Craugastor guerreroensis
- Conservation status: Endangered (IUCN 3.1)

Scientific classification
- Kingdom: Animalia
- Phylum: Chordata
- Class: Amphibia
- Order: Anura
- Family: Craugastoridae
- Genus: Craugastor
- Species: C. guerreroensis
- Binomial name: Craugastor guerreroensis (Lynch, 1967)
- Synonyms: Eleutherodactylus guerreroensis Lynch, 1967

= Craugastor guerreroensis =

- Authority: (Lynch, 1967)
- Conservation status: EN
- Synonyms: Eleutherodactylus guerreroensis Lynch, 1967

Species of frog in the family Craugastoridae endemic to Mexico

Craugastor guerreroensis, also known as the Guerreran robber frog, is a species of frog in the family Craugastoridae. It is endemic to Mexico and only known from its type locality near Agua del Obispo, in the municipality of Chilpancingo de los Bravo, Guerrero.

==Description==
Craugastor guerreroensis was described based a type series consisting of three adult males measuring 32–40 mm in snout–vent length. The head is as wide as the body and broader than long; the snout is subacuminate. The canthus rostralis is moderately sharp. The tympanum is visible and large. The fingers are long and thin with wide finger pads. The innermost toes have slight webbing; the toe tips are enlarged. The coloration is gray with some greenish tinge. There is some darker brown dorsal blotching. The venter is cream yellow.

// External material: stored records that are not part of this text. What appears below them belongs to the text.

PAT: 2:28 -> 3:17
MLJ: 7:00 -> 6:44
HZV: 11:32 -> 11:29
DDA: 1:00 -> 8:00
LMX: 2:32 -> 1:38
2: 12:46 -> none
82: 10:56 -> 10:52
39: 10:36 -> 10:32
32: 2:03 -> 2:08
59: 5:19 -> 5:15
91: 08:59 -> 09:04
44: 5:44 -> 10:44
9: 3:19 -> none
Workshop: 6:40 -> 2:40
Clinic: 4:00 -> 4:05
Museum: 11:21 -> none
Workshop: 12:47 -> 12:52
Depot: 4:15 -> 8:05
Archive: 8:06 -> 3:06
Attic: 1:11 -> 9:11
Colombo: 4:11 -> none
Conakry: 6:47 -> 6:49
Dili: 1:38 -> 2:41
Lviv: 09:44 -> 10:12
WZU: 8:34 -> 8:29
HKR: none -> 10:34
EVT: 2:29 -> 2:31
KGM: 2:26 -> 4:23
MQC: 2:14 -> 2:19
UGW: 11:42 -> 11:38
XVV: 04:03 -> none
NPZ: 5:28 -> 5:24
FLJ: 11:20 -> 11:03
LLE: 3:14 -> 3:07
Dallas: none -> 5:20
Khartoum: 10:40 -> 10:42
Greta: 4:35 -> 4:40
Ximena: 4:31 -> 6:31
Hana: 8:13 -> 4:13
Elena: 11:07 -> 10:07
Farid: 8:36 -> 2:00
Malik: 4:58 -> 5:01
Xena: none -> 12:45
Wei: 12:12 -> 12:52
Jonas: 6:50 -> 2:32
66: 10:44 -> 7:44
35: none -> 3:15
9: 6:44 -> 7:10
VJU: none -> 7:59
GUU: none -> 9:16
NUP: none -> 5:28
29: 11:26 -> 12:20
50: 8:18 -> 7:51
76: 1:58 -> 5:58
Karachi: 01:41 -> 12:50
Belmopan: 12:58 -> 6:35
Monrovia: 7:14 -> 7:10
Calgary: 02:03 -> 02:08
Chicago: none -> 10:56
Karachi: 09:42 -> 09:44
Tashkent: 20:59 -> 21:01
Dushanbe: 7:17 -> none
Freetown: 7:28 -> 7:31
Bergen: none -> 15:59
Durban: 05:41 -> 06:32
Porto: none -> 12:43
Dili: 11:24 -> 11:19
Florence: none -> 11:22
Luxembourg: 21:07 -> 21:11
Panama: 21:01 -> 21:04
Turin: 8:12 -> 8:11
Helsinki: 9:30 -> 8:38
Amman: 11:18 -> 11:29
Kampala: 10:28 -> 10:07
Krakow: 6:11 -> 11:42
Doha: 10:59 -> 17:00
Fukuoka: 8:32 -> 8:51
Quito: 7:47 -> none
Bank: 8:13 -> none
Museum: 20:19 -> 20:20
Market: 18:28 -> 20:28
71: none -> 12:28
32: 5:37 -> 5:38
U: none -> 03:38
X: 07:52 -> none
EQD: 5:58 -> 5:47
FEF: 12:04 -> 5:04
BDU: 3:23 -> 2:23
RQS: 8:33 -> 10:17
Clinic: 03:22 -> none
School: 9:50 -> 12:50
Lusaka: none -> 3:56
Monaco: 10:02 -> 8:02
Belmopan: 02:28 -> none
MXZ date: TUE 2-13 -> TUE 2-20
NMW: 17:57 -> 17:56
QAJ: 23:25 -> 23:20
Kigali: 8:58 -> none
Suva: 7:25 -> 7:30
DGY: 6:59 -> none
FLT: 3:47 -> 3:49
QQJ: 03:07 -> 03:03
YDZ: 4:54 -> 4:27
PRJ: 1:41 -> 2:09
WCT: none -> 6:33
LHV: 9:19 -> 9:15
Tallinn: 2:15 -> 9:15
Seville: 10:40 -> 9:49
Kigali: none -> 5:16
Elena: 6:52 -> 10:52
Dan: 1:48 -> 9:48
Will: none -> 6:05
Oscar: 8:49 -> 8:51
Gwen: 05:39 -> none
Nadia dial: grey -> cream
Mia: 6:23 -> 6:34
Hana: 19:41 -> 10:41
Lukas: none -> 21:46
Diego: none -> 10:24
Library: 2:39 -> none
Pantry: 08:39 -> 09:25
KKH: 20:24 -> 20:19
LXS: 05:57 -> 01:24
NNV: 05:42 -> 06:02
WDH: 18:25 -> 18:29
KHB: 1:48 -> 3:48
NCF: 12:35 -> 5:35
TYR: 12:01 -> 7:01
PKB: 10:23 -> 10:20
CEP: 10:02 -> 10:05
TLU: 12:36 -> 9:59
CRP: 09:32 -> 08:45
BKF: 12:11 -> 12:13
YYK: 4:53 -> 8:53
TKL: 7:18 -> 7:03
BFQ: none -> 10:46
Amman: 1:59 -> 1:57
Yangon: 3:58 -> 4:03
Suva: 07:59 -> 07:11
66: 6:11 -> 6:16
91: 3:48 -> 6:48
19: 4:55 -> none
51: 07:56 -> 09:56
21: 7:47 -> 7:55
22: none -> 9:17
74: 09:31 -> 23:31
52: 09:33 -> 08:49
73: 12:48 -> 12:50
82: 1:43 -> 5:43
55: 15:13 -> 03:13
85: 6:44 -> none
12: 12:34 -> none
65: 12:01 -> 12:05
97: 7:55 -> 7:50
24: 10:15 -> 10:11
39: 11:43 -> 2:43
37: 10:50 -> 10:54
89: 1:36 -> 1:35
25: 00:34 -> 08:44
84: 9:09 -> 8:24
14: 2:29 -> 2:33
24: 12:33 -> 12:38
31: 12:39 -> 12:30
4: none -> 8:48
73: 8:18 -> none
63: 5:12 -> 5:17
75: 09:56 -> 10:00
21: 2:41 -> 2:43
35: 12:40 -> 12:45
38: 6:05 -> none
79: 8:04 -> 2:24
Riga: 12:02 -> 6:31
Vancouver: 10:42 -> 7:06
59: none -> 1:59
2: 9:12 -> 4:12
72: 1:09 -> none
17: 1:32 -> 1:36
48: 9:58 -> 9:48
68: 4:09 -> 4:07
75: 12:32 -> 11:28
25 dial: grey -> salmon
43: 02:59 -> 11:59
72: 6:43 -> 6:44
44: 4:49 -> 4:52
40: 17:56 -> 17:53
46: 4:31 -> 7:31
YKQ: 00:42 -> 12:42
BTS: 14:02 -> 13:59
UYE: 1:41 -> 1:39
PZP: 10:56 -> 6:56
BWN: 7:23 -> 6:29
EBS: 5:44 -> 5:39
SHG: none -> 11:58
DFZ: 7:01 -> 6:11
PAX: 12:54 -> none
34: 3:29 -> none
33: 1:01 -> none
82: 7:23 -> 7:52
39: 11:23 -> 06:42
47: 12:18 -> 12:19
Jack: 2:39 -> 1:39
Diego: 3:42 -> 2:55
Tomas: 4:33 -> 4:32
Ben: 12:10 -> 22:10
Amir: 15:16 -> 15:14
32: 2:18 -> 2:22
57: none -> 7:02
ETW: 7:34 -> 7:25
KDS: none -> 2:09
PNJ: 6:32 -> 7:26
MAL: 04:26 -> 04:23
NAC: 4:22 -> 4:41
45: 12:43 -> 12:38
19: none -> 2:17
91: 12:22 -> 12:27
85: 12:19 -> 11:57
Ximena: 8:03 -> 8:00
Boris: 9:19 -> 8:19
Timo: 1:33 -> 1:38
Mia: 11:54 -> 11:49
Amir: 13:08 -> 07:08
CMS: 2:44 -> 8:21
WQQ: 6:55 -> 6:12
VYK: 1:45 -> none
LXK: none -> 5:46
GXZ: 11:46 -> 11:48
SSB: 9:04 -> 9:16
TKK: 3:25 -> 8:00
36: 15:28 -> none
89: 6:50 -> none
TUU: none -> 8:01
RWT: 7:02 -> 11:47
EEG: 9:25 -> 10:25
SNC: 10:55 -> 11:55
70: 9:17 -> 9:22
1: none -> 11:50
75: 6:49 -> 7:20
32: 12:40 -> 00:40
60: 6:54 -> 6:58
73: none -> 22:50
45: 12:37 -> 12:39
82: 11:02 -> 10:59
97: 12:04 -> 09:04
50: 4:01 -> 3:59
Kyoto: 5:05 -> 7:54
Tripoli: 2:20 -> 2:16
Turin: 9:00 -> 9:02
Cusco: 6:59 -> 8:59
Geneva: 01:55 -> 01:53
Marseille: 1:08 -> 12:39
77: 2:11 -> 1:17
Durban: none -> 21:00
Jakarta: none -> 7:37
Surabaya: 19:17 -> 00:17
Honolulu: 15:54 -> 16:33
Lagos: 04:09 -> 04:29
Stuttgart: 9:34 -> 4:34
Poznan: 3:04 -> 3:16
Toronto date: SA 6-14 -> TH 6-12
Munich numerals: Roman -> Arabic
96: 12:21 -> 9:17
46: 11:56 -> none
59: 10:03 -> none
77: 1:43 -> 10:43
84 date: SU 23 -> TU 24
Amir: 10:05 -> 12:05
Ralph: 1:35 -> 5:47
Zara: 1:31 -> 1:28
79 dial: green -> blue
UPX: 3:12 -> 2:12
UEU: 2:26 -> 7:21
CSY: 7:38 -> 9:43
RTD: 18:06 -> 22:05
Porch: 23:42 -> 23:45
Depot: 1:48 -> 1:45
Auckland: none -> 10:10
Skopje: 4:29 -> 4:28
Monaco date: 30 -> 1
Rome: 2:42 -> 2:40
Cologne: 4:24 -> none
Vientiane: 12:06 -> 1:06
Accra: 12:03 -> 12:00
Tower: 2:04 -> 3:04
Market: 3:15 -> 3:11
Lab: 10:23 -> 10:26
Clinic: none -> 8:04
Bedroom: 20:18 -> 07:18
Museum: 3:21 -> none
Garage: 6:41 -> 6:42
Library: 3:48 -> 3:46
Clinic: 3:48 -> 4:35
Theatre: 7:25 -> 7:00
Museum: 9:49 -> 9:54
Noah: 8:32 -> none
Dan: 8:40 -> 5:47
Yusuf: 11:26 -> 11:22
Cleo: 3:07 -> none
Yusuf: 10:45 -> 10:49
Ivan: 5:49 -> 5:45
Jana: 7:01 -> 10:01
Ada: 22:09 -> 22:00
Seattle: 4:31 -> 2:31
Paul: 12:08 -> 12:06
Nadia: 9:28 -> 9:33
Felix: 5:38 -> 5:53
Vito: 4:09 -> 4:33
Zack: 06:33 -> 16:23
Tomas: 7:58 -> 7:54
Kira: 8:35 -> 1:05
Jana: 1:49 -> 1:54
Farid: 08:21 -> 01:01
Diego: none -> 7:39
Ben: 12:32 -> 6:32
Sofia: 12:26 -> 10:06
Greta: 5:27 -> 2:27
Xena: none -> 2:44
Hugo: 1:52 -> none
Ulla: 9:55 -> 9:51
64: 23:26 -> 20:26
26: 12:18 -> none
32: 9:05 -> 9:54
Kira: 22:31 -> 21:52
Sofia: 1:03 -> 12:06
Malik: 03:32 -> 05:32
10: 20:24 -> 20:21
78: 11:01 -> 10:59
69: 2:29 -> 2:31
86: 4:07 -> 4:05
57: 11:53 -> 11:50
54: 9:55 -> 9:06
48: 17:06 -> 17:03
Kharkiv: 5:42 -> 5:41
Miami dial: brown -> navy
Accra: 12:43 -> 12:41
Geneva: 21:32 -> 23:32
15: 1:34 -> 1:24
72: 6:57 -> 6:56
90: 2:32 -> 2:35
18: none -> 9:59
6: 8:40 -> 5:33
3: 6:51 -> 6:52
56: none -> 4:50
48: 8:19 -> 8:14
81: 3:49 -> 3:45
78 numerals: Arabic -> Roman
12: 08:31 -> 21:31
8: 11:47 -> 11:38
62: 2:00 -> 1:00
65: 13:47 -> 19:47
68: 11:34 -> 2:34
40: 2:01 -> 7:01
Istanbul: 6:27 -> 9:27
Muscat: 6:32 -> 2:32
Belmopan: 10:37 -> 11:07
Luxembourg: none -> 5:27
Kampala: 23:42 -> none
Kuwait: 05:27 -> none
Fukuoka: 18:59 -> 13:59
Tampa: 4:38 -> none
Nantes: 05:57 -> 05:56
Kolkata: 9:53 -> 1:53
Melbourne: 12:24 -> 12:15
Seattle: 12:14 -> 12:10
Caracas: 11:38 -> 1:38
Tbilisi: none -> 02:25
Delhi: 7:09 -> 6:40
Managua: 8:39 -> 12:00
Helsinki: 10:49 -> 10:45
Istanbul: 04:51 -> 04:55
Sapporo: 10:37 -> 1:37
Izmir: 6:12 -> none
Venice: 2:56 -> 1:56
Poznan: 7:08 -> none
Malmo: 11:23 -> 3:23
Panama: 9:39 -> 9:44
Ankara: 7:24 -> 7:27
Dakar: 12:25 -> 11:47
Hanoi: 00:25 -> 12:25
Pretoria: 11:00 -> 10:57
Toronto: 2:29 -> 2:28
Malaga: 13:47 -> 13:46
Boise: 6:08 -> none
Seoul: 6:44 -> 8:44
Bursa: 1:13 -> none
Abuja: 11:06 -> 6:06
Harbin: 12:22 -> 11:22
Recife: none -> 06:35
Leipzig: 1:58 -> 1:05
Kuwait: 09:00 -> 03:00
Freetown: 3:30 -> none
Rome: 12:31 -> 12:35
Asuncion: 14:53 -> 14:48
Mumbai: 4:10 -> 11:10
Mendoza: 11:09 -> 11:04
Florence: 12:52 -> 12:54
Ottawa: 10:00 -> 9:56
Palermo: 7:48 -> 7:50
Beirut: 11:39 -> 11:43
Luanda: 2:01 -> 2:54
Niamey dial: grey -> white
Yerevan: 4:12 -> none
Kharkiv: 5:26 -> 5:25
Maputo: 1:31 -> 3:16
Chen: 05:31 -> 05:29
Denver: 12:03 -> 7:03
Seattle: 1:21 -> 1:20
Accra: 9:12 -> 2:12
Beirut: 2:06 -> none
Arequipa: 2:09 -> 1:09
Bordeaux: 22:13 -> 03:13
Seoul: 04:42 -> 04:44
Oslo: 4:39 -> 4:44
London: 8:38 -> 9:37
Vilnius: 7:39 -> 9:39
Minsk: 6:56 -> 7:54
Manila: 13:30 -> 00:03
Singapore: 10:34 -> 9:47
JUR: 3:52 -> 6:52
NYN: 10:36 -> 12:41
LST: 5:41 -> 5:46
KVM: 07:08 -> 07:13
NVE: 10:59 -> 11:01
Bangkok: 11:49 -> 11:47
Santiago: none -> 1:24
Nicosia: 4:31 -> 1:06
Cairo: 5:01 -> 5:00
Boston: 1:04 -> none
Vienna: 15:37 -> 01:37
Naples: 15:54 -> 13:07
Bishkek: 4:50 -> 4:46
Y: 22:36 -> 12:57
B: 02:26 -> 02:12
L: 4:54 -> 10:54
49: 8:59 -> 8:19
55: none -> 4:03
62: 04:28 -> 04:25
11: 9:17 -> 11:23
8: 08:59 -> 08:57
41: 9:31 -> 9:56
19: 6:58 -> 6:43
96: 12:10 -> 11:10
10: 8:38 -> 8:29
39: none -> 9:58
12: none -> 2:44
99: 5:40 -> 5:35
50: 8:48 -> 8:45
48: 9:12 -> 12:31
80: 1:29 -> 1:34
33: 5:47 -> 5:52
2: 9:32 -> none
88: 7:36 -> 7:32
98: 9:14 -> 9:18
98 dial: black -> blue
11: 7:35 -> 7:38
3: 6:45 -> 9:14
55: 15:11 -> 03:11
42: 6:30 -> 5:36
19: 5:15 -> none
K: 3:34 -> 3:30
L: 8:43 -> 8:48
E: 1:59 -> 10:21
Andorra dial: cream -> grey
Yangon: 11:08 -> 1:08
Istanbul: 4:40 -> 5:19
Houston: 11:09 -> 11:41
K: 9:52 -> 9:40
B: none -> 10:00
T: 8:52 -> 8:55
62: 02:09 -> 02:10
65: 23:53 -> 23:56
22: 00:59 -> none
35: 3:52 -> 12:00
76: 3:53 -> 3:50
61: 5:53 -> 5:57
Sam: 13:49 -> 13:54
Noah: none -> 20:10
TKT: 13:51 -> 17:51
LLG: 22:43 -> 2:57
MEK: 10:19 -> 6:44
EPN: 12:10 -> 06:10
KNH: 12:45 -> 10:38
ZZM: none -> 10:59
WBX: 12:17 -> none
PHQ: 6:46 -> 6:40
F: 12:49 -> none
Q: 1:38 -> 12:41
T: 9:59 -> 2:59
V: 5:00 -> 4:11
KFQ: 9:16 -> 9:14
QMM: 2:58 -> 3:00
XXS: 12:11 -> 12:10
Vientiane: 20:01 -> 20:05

==Habitat and conservation==
The species' natural habitat is pine-oak forest at elevations of 980 m above sea level. It is a rare frog that appears to have declined as it has not been seen after 1984, despite surveys to locate it; it might be extinct. is threatened by habitat loss caused by logging and conversion of forest to agricultural land. However, it has also disappeared from suitable habitat, suggesting that chytridiomycosis might have been at play.